Wednesday, December 9, 2015

PLAYING POLITICS WITH VILLAGERS

FROM BUSINESS WORLD OF 1 JANUARY 2006


Aam aadmi credit cards


Kisan credit cards (kccs) have accumulated seven years’ experience now. The term “credit cards” is a misnomer; what most banks have operated is revolving credit against crops. They sanction a certain credit limit for a farmer, and within that limit they give loans to him against crops up to a certain threshold and against his land over the threshold. All borrowers are issued a passbook just like for a normal bank account; in addition a bank may also issue a credit card, but it is not essential. Cash withdrawals can generally be made at any branch of the bank in a district; in addition, inputs can be bought from selected dealers on charge. The scheme has covered close to 50 million borrowers.
As the scheme spread, its shortcomings came to be perceived. Banks tried to deal with them as far as they could. An obvious lacuna was that monitoring the use of credit required laborious policing and could not be effective. Farmers did not need credit for crops alone. They needed money for all kinds of contingencies, and to deny it to them irrespective of their financial status and record made no sense. Thus, Andhra Bank allowed borrowers to use up to a fifth of the loan for non-agricultural purposes; other banks made similar concessions.
Some banks were uncomfortable with the idea of revolving credit, and laid down repayment schedules against each amount borrowed. Some banks gave cheque books to borrowers who were literate; the rest were restricted to cash withdrawals from the branch which had given them credit. Calculating credit limits against growing or future crops was a hassle; some banks based their limits instead on land or on total income.
The biggest shortcoming of the scheme was insecurity on both sides. Banks were fearful that farmers would not repay, and laid down stringent repayment schedules; they thus nullified the idea of revolving credit. Farmers, on the other hand, suspected banks of not really intending to give revolving credit; they feared that repayments would not lead to renewed credit, and therefore put off repaying. Thus the paychological factors built into farm credit, which induced farmers to turn defaulters and banks to turn vexatious usurers, persisted under the kisan credit card scheme.
Nevertheless, whereas earlier, banks gave farmers credit for each separate transaction, kccs permitted them to give farmers credit based on their assets – crops or land. They thus reduced paperwork and hassle. For that reason alone, both banks and farmers rapidly replaced old-style loans by kcc loans. It is not certain that kccs have increased credit to farmers beyond what it would have been otherwise; but they have made things somewhat easier for both them and banks. For that reason alone they have caught on.
Now Reserve Bank has decided to do something about the restriction of kcc loans to agricultural requirements and the difficulties it led to. With the same stone it has decided to kill another bird: it has decided to show its concern for the ruling government’s favourite, the common man.
It has asked banks to give so-called general credit cards (gccs) to non-farming borrowers in rural and semi-urban areas. It aims to remove some of the hassles of kccs by delinking credit from its purpose or end-use and from the security. In other words, banks are now being asked to give overdrafts. Women are to be favoured gcc borrowers. Half of the credit so given would count as agricultural credit, though it would not be such, and go towards fulfilling the banks’ priority lending requirements.
If banks take Reserve Bank’s instructions seriously, gccs would be far more convenient than kccs. There is no bar on farmers taking to gccs, so we may well see an exodus from kccs to gccs. Then Reserve Bank may well wake up and tell the banks to stop such conversion; then banks will be obliged to make sure that everyone who asked for a gcc was not a farmer, and that even if he was not, he was not financing crops or fertilizers or some such agricultural commodities.

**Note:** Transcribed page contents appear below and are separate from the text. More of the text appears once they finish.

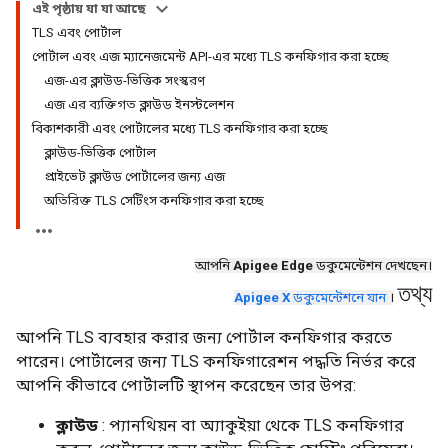
এই পৃষ্ঠায় যা যা আছে
TLS এবং পোর্টাল
পোর্টাল এবং এজ ম্যানেজমেন্ট API-এর মধ্যে TLS কনফিগার করা হচ্ছে
এজ-এর ক্লাউড-ভিত্তিক সংস্করণ
এজ এর ব্যক্তিগত ক্লাউড ইনস্টলেশন
বিকাশকারী এবং পোর্টালের মধ্যে TLS কনফিগার করা হচ্ছে
ক্লাউড-ভিত্তিক পোর্টাল
প্রাইভেট ক্লাউড পোর্টালের জন্য এজ
অতিরিক্ত TLS সেটিংস কনফিগার করা হচ্ছে
আপনি
Apigee Edge
ডকুমেন্টেশন দেখছেন।
তথ্য
Apigee X
ডকুমেন্টেশনে যান
।
আপনি TLS ব্যবহার করার জন্য পোর্টাল কনফিগার করতে
পারেন। পোর্টালের জন্য TLS কনফিগারেশন পদ্ধতি নির্ভর করে
আপনি কীভাবে পোর্টালটি স্থাপন করেছেন তার উপর:
ক্লাউড
: প্যানথিয়ন বা অ্যাকুইয়া থেকে TLS কনফিগার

Instead of playing political games in the guise of regulation, Reserve Bank should recognize the basic principle that the correct basis of lending is a borrower’s financial status, as reflected in his balance sheet and profit and loss account, and his honesty; and that the purpose of borrowing is irrelevant except insofar as it might affect the borrower’s financial status – for instance, if he is going to make a stupid investment. If it did, it would stop creating fictitious categories of loans and borrowers, and let banks get on with their job, which is lending prudently and profitably.